And so what they decided to call Yorkshire Dama cheese was born, Dama being short for Damascus. After four months they were so confident about the quality of their product that they decided to enter it in the World Cheese Awards at London’s huge Olympia exhibition hall. “It was very funny,” recalls Razan. “We went there with two small pieces of plain halloumi and they were up against 3,250 samples of cheese from around the world. Yet they gave us the bronze award. Incredible.”
That was the turning point. “From there everything started to be different. We began to be recognised by the media. But there were still difficulties. Our machinery was a problem and so we asked for crowdfunding of £3,000. We needed a trailer and vacuum packer as well but there was only enough for a down payment. We just had to keep on working and working, often from seven in the morning to one the following morning, and keep putting the money back into the business.”
The media exposure drew Razan to the attention of Yorkshire-born TV chef James Martin, who invited her onto his Home Comforts series. There was another appearance on the Channel 4 cooking show My Kitchen Rules presented by Prue Leith and Michael Caines.

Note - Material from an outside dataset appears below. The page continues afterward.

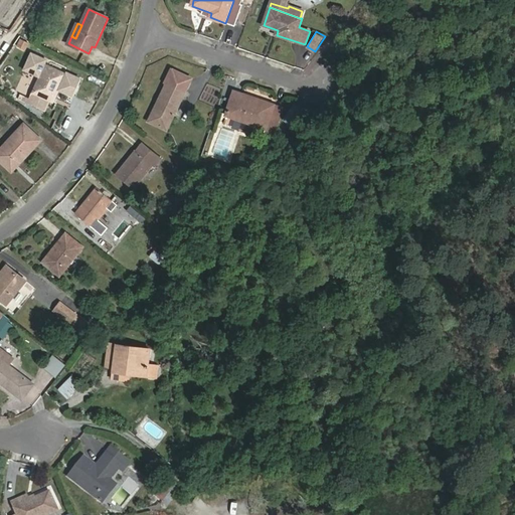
[(26,48),(29,41),(20,38),(17,45),(26,48)]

With the publicity came yet more accolades. Razan came sixth in the Yorkshire Entrepreneur of the Year awards, and in 2016 she was selected as one of the UK’s representatives for International Women’s Day. The same year she went back to the World Cheese Awards at Olympia, this time walking off with the gold prize.
Her range has expanded to include cheeses flavoured with chilli, with mint and with rosemary, as well as what she believes is the world’s only smoked halloumi – except that she is not allowed to call it halloumi since Cyprus is currently claiming a protected designation of origin status for any cheese carrying that name, just as Greece did with feta. Initially, Razan used the name halloum! (exclamation mark intentional) but even that was a potential infringement, so now her packaging uses the words Squeaky Cheese. “It is what everyone here seems to call halloumi anyway,” she laughs. “So we’ve gone with that description.”

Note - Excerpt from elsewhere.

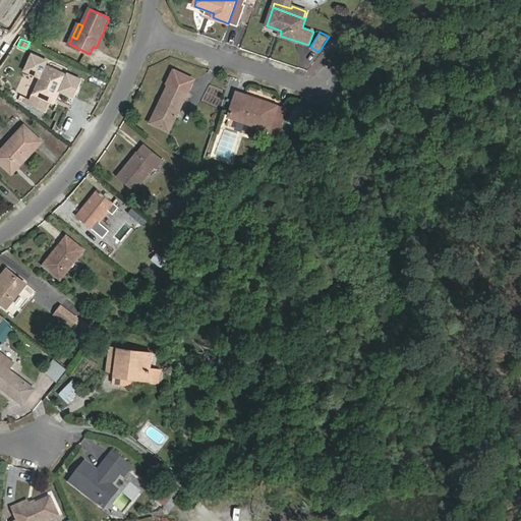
[(38,48),(33,45),(30,50),(36,53),(38,48)]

Early last year the business had outgrown the kitchen at the fried chicken takeaway and moved north of the M62 to a small factory just off the main street of Sowerby Bridge in Calderdale. By then, Razan’s reputation had grown to such an extent that the Princess Royal agreed to perform the official opening. The premises are five times the size of the takeaway’s kitchen, and have allowed more products to be made, including ricotta cheese and a spreadable yoghurt called labneh, for which there’s a growing demand thanks to the increasing number of books on Middle Eastern food.
In the factory’s office, the presence of children’s toys and bicycles indicate that Razan’s children are still central to her day-to-day life despite the demands of the business. The couple’s close family have also now managed to join them in Yorkshire, including Razan’s parents, sister and brother. “That’s a relief,” she says. “I get so sad when I see the news from Syria. I still have lots of aunties, uncles and cousins there. But we feel we now belong here in Yorkshire.”